◆ **Assignment**
With the pictures left aside, write out the entries that follow exactly.
---*---
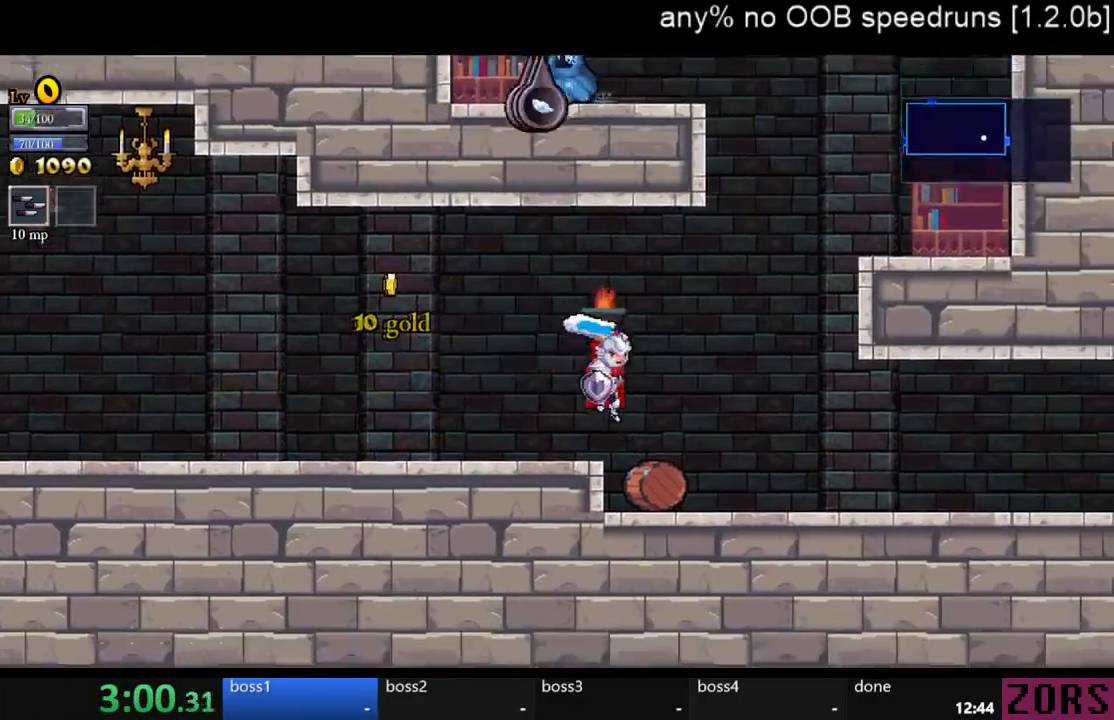
{"buttons": ["SQUARE", "DPAD_RIGHT"], "left_stick": "center", "right_stick": "center", "events": [[67, "SQUARE", "up"], [400, "SQUARE", "down"]]}
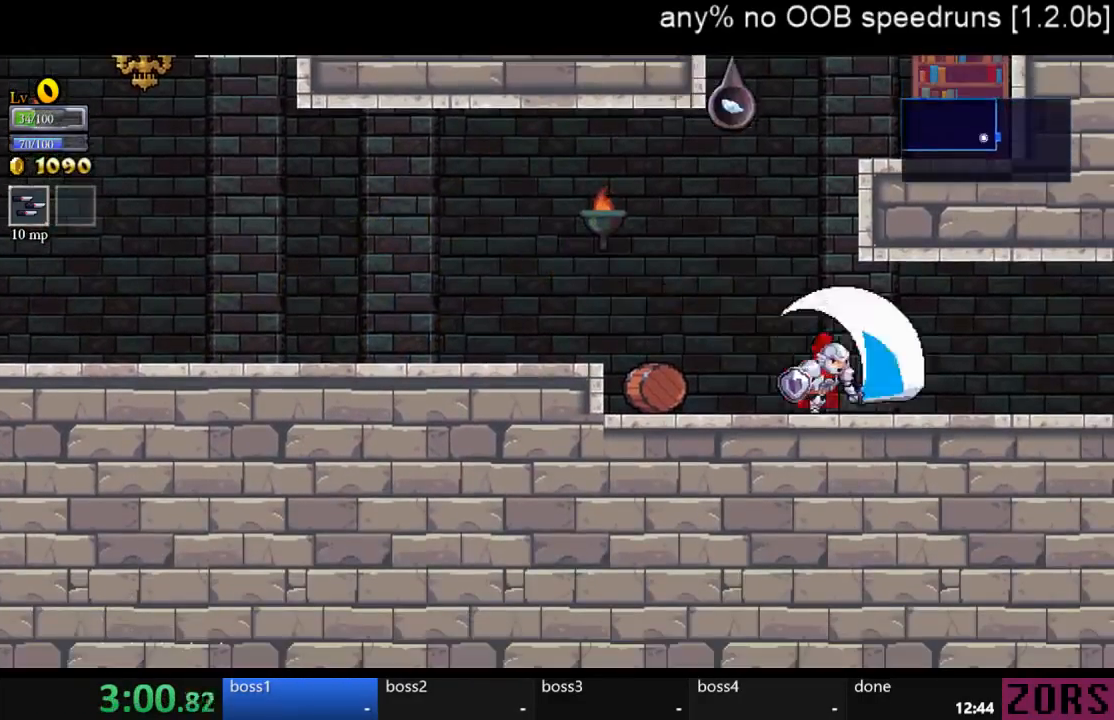
{"buttons": ["DPAD_RIGHT"], "left_stick": "center", "right_stick": "center", "events": [[67, "SQUARE", "up"]]}
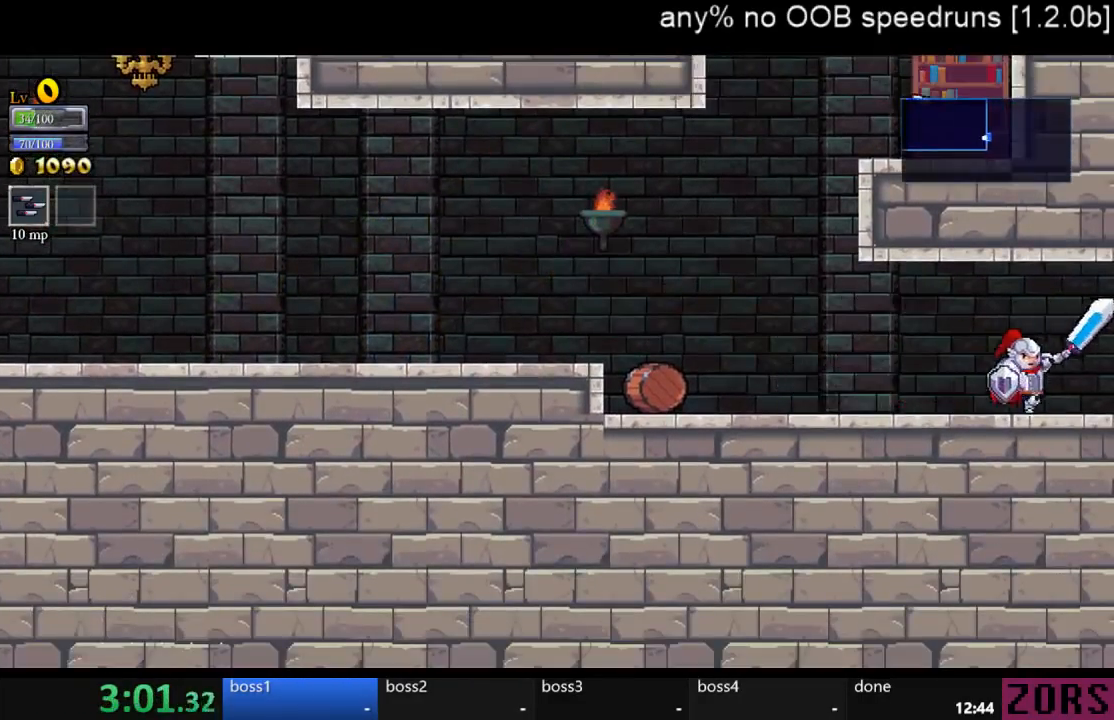
{"buttons": ["DPAD_LEFT"], "left_stick": "center", "right_stick": "center", "events": [[267, "DPAD_RIGHT", "up"], [333, "DPAD_LEFT", "down"]]}
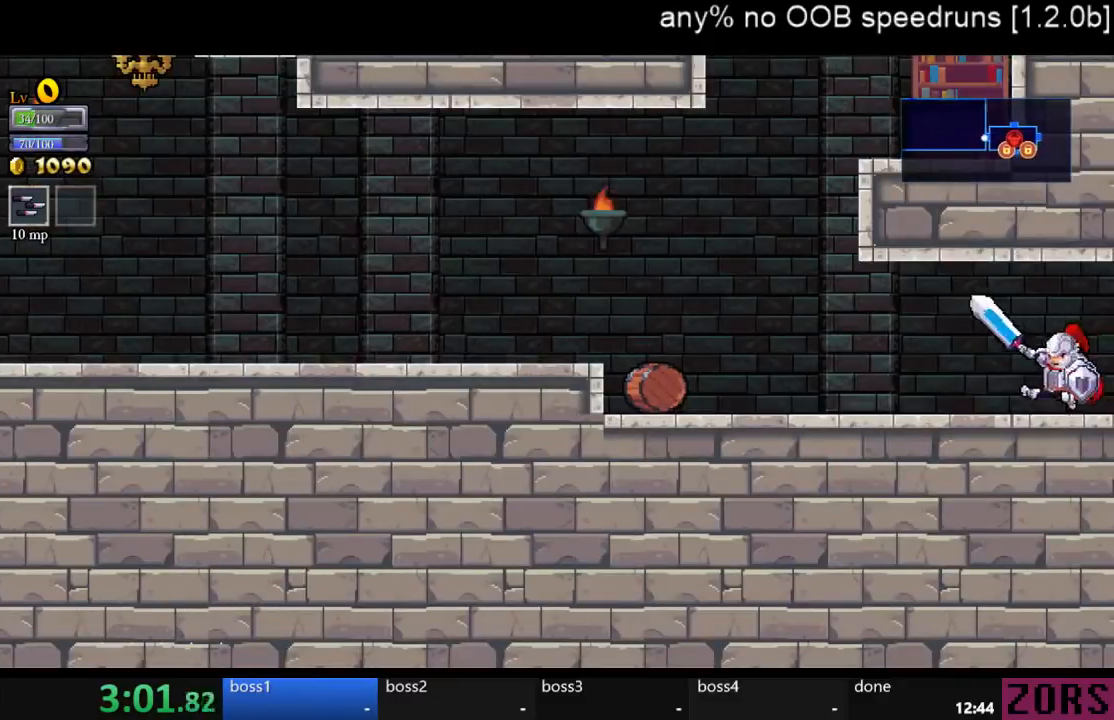
{"buttons": ["DPAD_RIGHT"], "left_stick": "center", "right_stick": "center", "events": [[133, "DPAD_LEFT", "up"], [167, "DPAD_RIGHT", "down"]]}
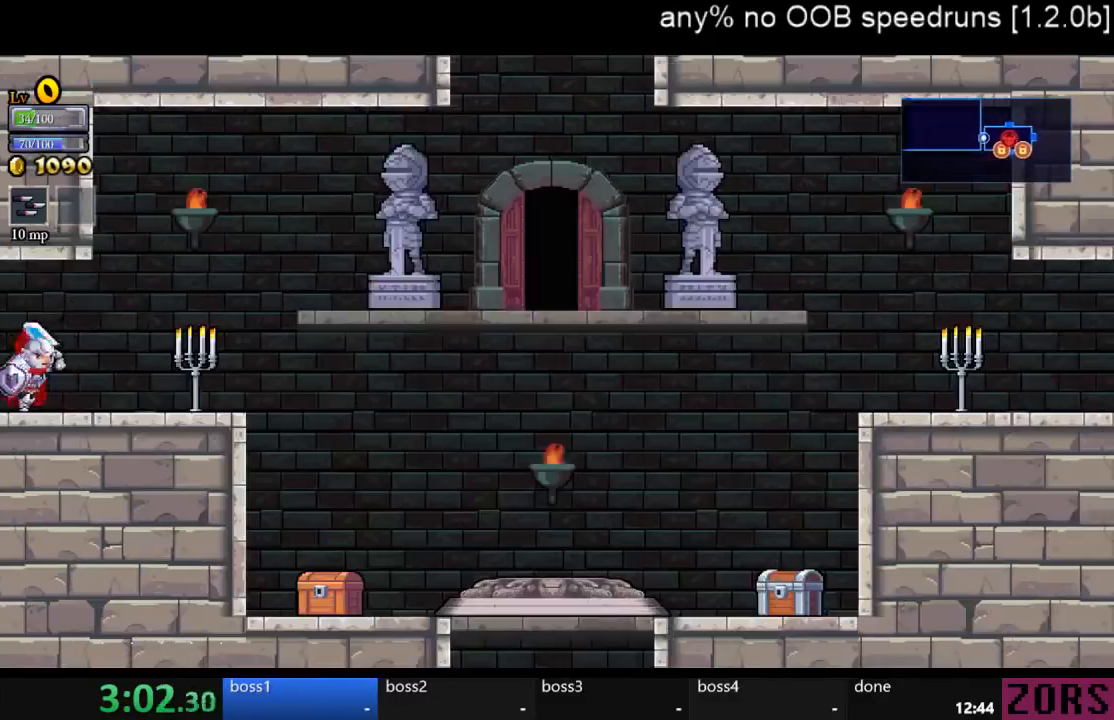
{"buttons": ["CROSS", "SQUARE", "DPAD_RIGHT"], "left_stick": "center", "right_stick": "center", "events": [[33, "SQUARE", "down"], [167, "SQUARE", "up"], [433, "CROSS", "down"], [500, "SQUARE", "down"]]}
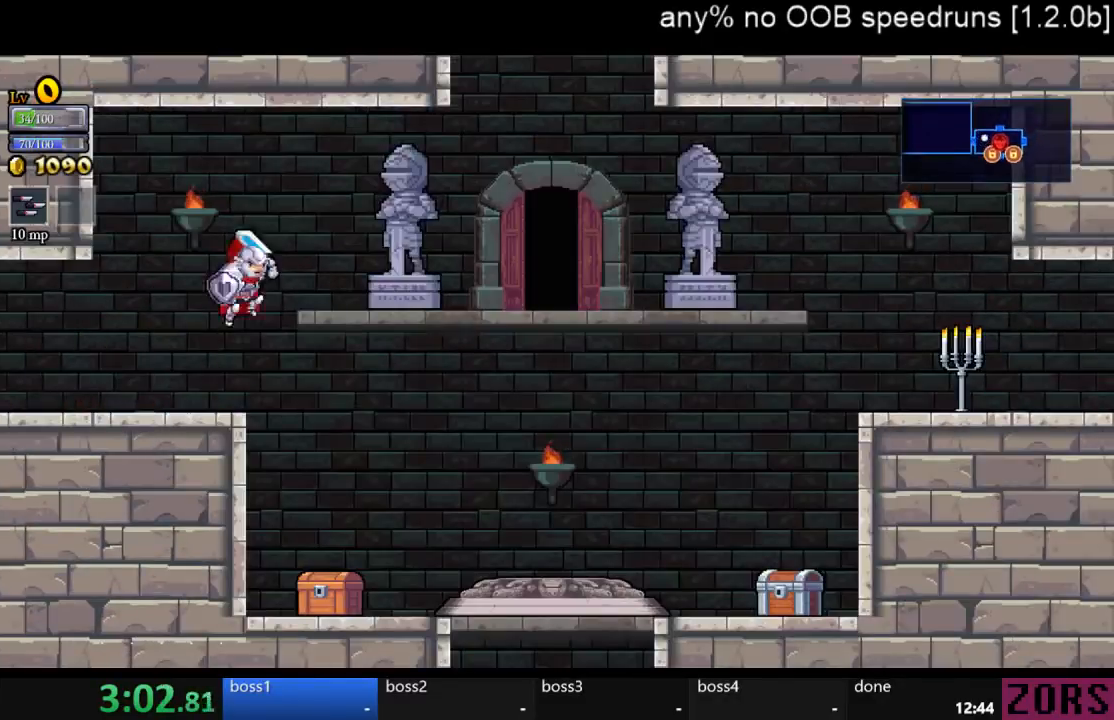
{"buttons": ["DPAD_RIGHT"], "left_stick": "center", "right_stick": "center", "events": [[133, "CROSS", "up"], [167, "SQUARE", "up"], [400, "DPAD_RIGHT", "up"], [433, "DPAD_RIGHT", "down"]]}
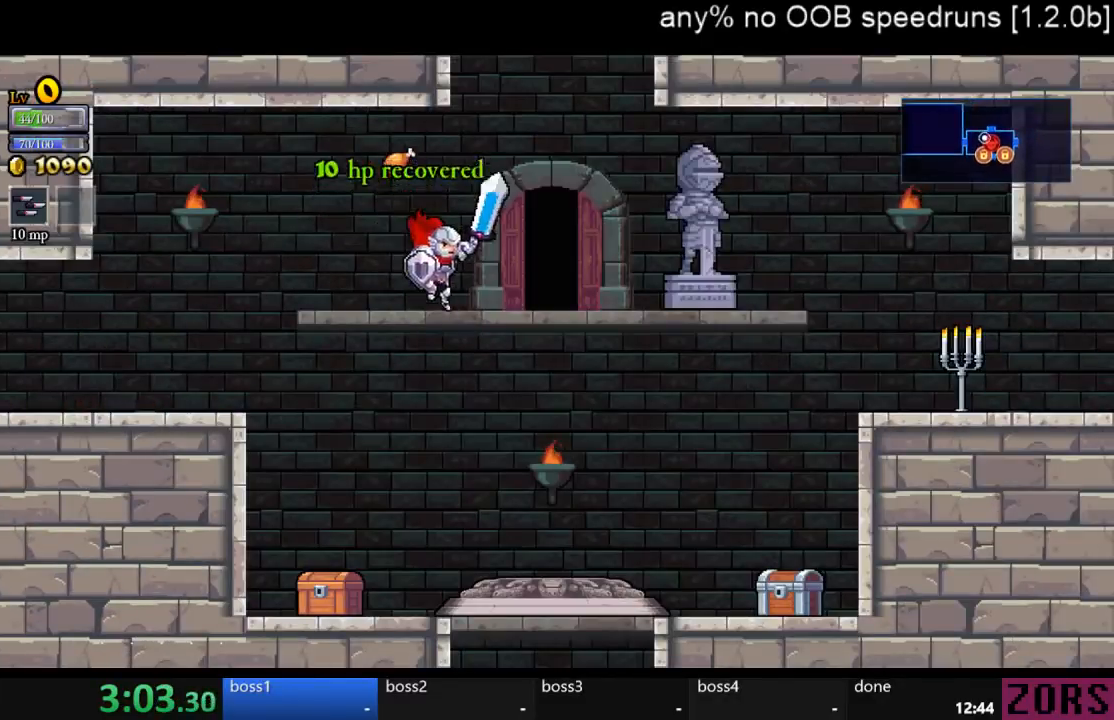
{"buttons": [], "left_stick": "center", "right_stick": "center", "events": [[333, "DPAD_RIGHT", "up"], [333, "DPAD_UP", "down"], [500, "DPAD_UP", "up"]]}
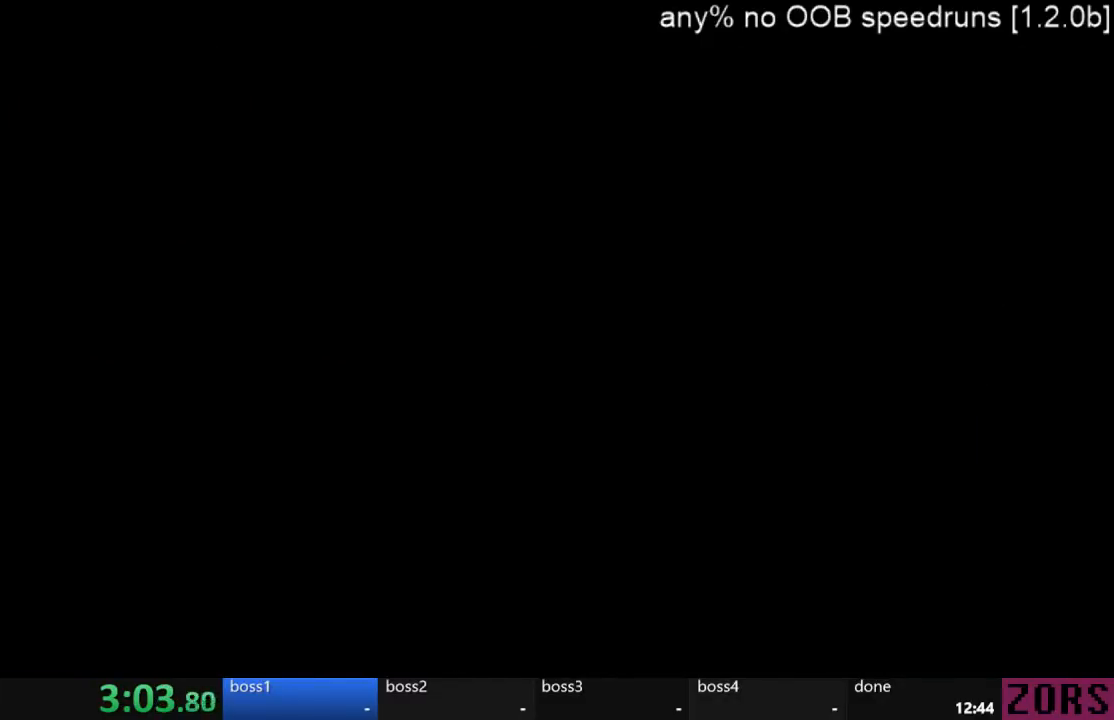
{"buttons": [], "left_stick": "center", "right_stick": "center", "events": []}
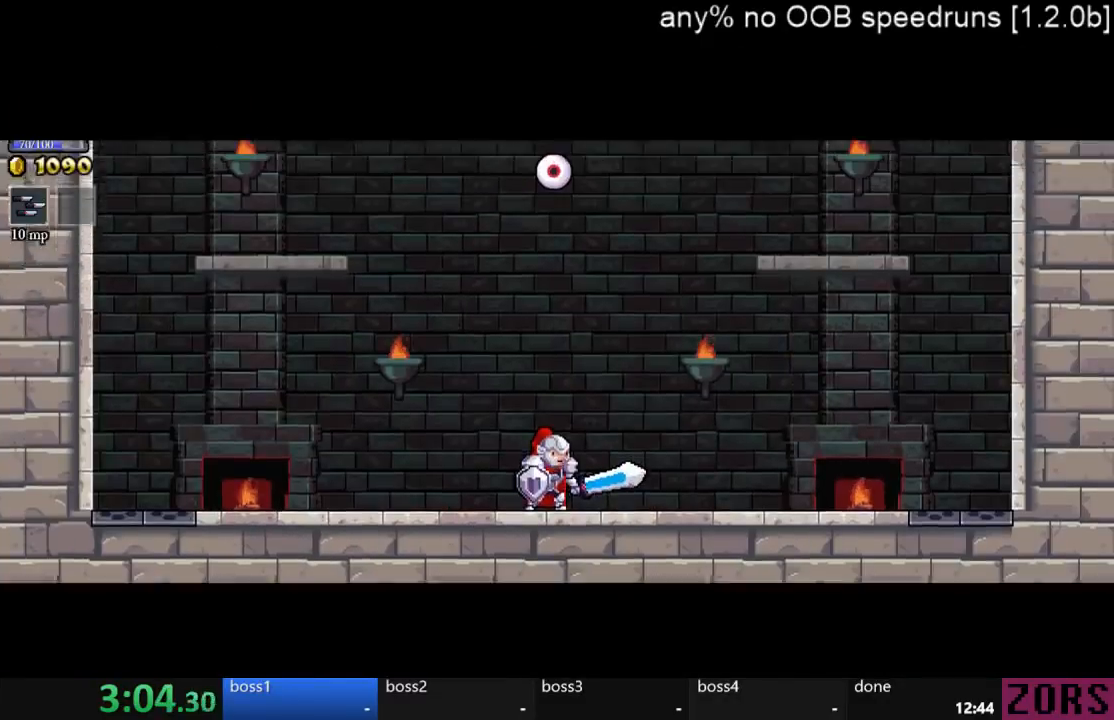
{"buttons": ["DPAD_RIGHT"], "left_stick": "center", "right_stick": "center", "events": [[433, "DPAD_RIGHT", "down"]]}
---*---
◆ **Solution below**
{"buttons": ["SQUARE", "DPAD_RIGHT"], "left_stick": "center", "right_stick": "center", "events": [[67, "SQUARE", "up"], [400, "SQUARE", "down"]]}
{"buttons": ["DPAD_RIGHT"], "left_stick": "center", "right_stick": "center", "events": [[67, "SQUARE", "up"]]}
{"buttons": ["DPAD_LEFT"], "left_stick": "center", "right_stick": "center", "events": [[267, "DPAD_RIGHT", "up"], [333, "DPAD_LEFT", "down"]]}
{"buttons": ["DPAD_RIGHT"], "left_stick": "center", "right_stick": "center", "events": [[133, "DPAD_LEFT", "up"], [167, "DPAD_RIGHT", "down"]]}
{"buttons": ["CROSS", "SQUARE", "DPAD_RIGHT"], "left_stick": "center", "right_stick": "center", "events": [[33, "SQUARE", "down"], [167, "SQUARE", "up"], [433, "CROSS", "down"], [500, "SQUARE", "down"]]}
{"buttons": ["DPAD_RIGHT"], "left_stick": "center", "right_stick": "center", "events": [[133, "CROSS", "up"], [167, "SQUARE", "up"], [400, "DPAD_RIGHT", "up"], [433, "DPAD_RIGHT", "down"]]}
{"buttons": [], "left_stick": "center", "right_stick": "center", "events": [[333, "DPAD_RIGHT", "up"], [333, "DPAD_UP", "down"], [500, "DPAD_UP", "up"]]}
{"buttons": [], "left_stick": "center", "right_stick": "center", "events": []}
{"buttons": ["DPAD_RIGHT"], "left_stick": "center", "right_stick": "center", "events": [[433, "DPAD_RIGHT", "down"]]}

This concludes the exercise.